◆ O que fazer:
**a.** Reproduza, do texto sobre língua de sinais, a parte que vai de "É nestes casos" até "discriminações ou julgamentos.", incluindo ambas as expressões.
**b.** Segundo o texto sobre língua de sinais, de que formas algumas crianças usuárias de IC fazem uso da língua de sinais?

◆ Trecho dado:
----
É nestes casos que a língua de sinais pode ser estimulada como uma opção viável para que a criança possa se comunicar plenamente. Com isso é importante afirmar que existirão casos de crianças usuárias de IC que fazem uso da língua de sinais como complemento à fala, ou até mesmo, que não falam e utilizam a língua de sinais como sua primeira língua, e todas merecem e devem ser incluídas nos ambientes que frequentam, sem discriminações ou julgamentos.
----
Itens de quiz baseados em gráficos:
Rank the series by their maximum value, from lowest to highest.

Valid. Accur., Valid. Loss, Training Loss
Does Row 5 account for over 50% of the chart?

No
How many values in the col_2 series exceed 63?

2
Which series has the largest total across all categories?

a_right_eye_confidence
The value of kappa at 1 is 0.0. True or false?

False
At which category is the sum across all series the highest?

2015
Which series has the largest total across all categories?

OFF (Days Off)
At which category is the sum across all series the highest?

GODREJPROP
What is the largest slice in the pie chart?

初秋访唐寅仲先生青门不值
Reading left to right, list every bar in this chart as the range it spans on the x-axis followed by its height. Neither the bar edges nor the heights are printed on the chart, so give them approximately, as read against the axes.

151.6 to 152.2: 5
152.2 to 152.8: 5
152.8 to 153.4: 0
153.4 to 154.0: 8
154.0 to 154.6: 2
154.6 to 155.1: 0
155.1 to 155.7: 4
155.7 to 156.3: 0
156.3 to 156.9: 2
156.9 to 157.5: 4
----
◆ Respostas abaixo:
**a.**
É nestes casos que a língua de sinais pode ser estimulada como uma opção viável para que a criança possa se comunicar plenamente. Com isso é importante afirmar que existirão casos de crianças usuárias de IC que fazem uso da língua de sinais como complemento à fala, ou até mesmo, que não falam e utilizam a língua de sinais como sua primeira língua, e todas merecem e devem ser incluídas nos ambientes que frequentam, sem discriminações ou julgamentos.

**b.** Como complemento à fala ou, no caso das que não falam, como sua primeira língua.